AVAILABLE DATA Block Start

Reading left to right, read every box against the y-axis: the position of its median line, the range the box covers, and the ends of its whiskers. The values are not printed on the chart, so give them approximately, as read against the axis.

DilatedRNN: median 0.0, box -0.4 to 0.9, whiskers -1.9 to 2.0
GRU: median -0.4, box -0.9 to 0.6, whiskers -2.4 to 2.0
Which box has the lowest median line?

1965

AVAILABLE DATA Block End
AVAILABLE DATA Block Start

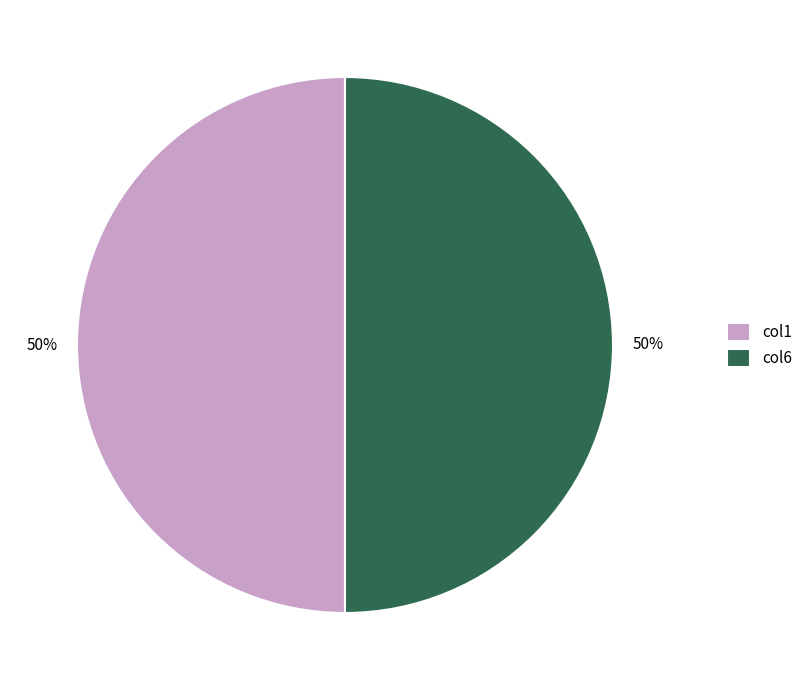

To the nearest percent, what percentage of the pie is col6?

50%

AVAILABLE DATA Block End

EXERCISE OBJECTIVE — How many lines of the entries above contain the string "whiskers" with matching case? Reply with the number alone.

RESPONSE TO THE EXERCISE — 3